-- WHAT IS REQUIRED --
Write out the full listing again, exactly as it stands.

━━━ PROVIDED DATA

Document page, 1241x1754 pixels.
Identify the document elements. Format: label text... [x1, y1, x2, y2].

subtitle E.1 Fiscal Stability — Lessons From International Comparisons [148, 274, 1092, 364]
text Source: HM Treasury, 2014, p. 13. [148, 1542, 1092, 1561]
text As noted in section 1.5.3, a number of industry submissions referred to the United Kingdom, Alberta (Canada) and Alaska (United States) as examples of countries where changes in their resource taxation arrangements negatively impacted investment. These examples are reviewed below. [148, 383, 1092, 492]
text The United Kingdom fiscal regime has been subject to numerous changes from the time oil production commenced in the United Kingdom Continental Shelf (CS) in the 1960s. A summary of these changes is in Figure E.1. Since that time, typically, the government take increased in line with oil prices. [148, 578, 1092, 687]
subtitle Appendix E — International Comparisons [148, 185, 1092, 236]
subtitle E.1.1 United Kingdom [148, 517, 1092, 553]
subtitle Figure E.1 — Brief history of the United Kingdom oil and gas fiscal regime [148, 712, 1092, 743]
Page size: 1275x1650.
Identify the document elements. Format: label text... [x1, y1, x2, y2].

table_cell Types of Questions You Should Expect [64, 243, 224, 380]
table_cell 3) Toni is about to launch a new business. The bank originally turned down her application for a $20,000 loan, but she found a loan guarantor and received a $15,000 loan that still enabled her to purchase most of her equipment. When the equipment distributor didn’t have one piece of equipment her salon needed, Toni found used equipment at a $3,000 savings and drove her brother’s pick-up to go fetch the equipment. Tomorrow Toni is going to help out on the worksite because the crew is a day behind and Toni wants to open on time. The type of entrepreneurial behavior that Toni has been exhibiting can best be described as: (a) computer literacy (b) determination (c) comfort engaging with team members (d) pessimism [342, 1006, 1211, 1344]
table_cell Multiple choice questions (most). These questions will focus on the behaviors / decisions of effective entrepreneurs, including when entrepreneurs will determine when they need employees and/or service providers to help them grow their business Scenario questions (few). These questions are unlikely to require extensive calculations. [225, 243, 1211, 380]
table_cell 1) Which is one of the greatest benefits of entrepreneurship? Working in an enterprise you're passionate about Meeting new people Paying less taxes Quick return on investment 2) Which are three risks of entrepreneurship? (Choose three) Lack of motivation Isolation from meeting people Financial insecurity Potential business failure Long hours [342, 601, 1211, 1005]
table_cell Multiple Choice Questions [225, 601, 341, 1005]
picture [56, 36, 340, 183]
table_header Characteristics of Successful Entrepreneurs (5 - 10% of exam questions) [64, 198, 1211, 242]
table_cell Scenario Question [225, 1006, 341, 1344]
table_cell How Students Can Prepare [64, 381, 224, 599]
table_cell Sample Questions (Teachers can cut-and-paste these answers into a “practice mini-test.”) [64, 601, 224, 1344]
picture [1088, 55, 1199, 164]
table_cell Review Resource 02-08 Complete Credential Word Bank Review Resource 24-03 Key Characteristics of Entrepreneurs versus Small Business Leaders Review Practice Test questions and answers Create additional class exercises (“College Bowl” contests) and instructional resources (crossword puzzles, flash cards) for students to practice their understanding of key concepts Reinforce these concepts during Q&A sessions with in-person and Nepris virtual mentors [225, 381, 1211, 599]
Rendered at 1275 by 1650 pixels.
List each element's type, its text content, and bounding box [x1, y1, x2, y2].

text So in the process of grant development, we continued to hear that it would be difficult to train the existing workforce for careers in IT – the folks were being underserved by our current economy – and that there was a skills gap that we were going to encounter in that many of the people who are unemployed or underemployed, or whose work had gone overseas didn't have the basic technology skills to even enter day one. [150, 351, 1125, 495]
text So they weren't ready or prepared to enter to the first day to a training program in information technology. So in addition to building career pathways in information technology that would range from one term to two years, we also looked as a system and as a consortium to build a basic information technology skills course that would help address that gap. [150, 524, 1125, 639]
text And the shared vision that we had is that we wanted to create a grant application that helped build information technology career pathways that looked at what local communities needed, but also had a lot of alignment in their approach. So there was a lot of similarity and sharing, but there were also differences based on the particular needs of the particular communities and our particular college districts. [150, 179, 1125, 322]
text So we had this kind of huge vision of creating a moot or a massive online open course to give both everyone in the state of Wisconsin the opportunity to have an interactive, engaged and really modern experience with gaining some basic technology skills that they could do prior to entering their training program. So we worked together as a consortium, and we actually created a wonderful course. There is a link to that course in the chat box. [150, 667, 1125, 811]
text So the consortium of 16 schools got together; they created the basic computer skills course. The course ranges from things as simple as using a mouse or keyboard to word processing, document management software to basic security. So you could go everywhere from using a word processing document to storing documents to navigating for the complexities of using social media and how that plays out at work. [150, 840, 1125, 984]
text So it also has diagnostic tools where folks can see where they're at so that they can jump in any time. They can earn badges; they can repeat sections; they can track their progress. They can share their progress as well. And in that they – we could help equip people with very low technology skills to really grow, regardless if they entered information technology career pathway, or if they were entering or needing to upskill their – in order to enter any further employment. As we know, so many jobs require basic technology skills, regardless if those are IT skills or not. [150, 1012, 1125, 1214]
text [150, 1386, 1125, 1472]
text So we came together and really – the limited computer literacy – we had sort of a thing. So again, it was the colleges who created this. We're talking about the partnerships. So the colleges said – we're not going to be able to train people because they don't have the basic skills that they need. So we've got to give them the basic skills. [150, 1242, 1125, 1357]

━━━━━━

-- ANSWER SPACE --
Document page, 1241x1754 pixels.
Identify the document elements. Format: label text... [x1, y1, x2, y2].

subtitle E.1 Fiscal Stability — Lessons From International Comparisons [148, 274, 1092, 364]
text Source: HM Treasury, 2014, p. 13. [148, 1542, 1092, 1561]
text As noted in section 1.5.3, a number of industry submissions referred to the United Kingdom, Alberta (Canada) and Alaska (United States) as examples of countries where changes in their resource taxation arrangements negatively impacted investment. These examples are reviewed below. [148, 383, 1092, 492]
text The United Kingdom fiscal regime has been subject to numerous changes from the time oil production commenced in the United Kingdom Continental Shelf (CS) in the 1960s. A summary of these changes is in Figure E.1. Since that time, typically, the government take increased in line with oil prices. [148, 578, 1092, 687]
subtitle Appendix E — International Comparisons [148, 185, 1092, 236]
subtitle E.1.1 United Kingdom [148, 517, 1092, 553]
subtitle Figure E.1 — Brief history of the United Kingdom oil and gas fiscal regime [148, 712, 1092, 743]
Page size: 1275x1650.
Identify the document elements. Format: label text... [x1, y1, x2, y2].

table_cell Types of Questions You Should Expect [64, 243, 224, 380]
table_cell 3) Toni is about to launch a new business. The bank originally turned down her application for a $20,000 loan, but she found a loan guarantor and received a $15,000 loan that still enabled her to purchase most of her equipment. When the equipment distributor didn’t have one piece of equipment her salon needed, Toni found used equipment at a $3,000 savings and drove her brother’s pick-up to go fetch the equipment. Tomorrow Toni is going to help out on the worksite because the crew is a day behind and Toni wants to open on time. The type of entrepreneurial behavior that Toni has been exhibiting can best be described as: (a) computer literacy (b) determination (c) comfort engaging with team members (d) pessimism [342, 1006, 1211, 1344]
table_cell Multiple choice questions (most). These questions will focus on the behaviors / decisions of effective entrepreneurs, including when entrepreneurs will determine when they need employees and/or service providers to help them grow their business Scenario questions (few). These questions are unlikely to require extensive calculations. [225, 243, 1211, 380]
table_cell 1) Which is one of the greatest benefits of entrepreneurship? Working in an enterprise you're passionate about Meeting new people Paying less taxes Quick return on investment 2) Which are three risks of entrepreneurship? (Choose three) Lack of motivation Isolation from meeting people Financial insecurity Potential business failure Long hours [342, 601, 1211, 1005]
table_cell Multiple Choice Questions [225, 601, 341, 1005]
picture [56, 36, 340, 183]
table_header Characteristics of Successful Entrepreneurs (5 - 10% of exam questions) [64, 198, 1211, 242]
table_cell Scenario Question [225, 1006, 341, 1344]
table_cell How Students Can Prepare [64, 381, 224, 599]
table_cell Sample Questions (Teachers can cut-and-paste these answers into a “practice mini-test.”) [64, 601, 224, 1344]
picture [1088, 55, 1199, 164]
table_cell Review Resource 02-08 Complete Credential Word Bank Review Resource 24-03 Key Characteristics of Entrepreneurs versus Small Business Leaders Review Practice Test questions and answers Create additional class exercises (“College Bowl” contests) and instructional resources (crossword puzzles, flash cards) for students to practice their understanding of key concepts Reinforce these concepts during Q&A sessions with in-person and Nepris virtual mentors [225, 381, 1211, 599]
Rendered at 1275 by 1650 pixels.
List each element's type, its text content, and bounding box [x1, y1, x2, y2].

text So in the process of grant development, we continued to hear that it would be difficult to train the existing workforce for careers in IT – the folks were being underserved by our current economy – and that there was a skills gap that we were going to encounter in that many of the people who are unemployed or underemployed, or whose work had gone overseas didn't have the basic technology skills to even enter day one. [150, 351, 1125, 495]
text So they weren't ready or prepared to enter to the first day to a training program in information technology. So in addition to building career pathways in information technology that would range from one term to two years, we also looked as a system and as a consortium to build a basic information technology skills course that would help address that gap. [150, 524, 1125, 639]
text And the shared vision that we had is that we wanted to create a grant application that helped build information technology career pathways that looked at what local communities needed, but also had a lot of alignment in their approach. So there was a lot of similarity and sharing, but there were also differences based on the particular needs of the particular communities and our particular college districts. [150, 179, 1125, 322]
text So we had this kind of huge vision of creating a moot or a massive online open course to give both everyone in the state of Wisconsin the opportunity to have an interactive, engaged and really modern experience with gaining some basic technology skills that they could do prior to entering their training program. So we worked together as a consortium, and we actually created a wonderful course. There is a link to that course in the chat box. [150, 667, 1125, 811]
text So the consortium of 16 schools got together; they created the basic computer skills course. The course ranges from things as simple as using a mouse or keyboard to word processing, document management software to basic security. So you could go everywhere from using a word processing document to storing documents to navigating for the complexities of using social media and how that plays out at work. [150, 840, 1125, 984]
text So it also has diagnostic tools where folks can see where they're at so that they can jump in any time. They can earn badges; they can repeat sections; they can track their progress. They can share their progress as well. And in that they – we could help equip people with very low technology skills to really grow, regardless if they entered information technology career pathway, or if they were entering or needing to upskill their – in order to enter any further employment. As we know, so many jobs require basic technology skills, regardless if those are IT skills or not. [150, 1012, 1125, 1214]
text [150, 1386, 1125, 1472]
text So we came together and really – the limited computer literacy – we had sort of a thing. So again, it was the colleges who created this. We're talking about the partnerships. So the colleges said – we're not going to be able to train people because they don't have the basic skills that they need. So we've got to give them the basic skills. [150, 1242, 1125, 1357]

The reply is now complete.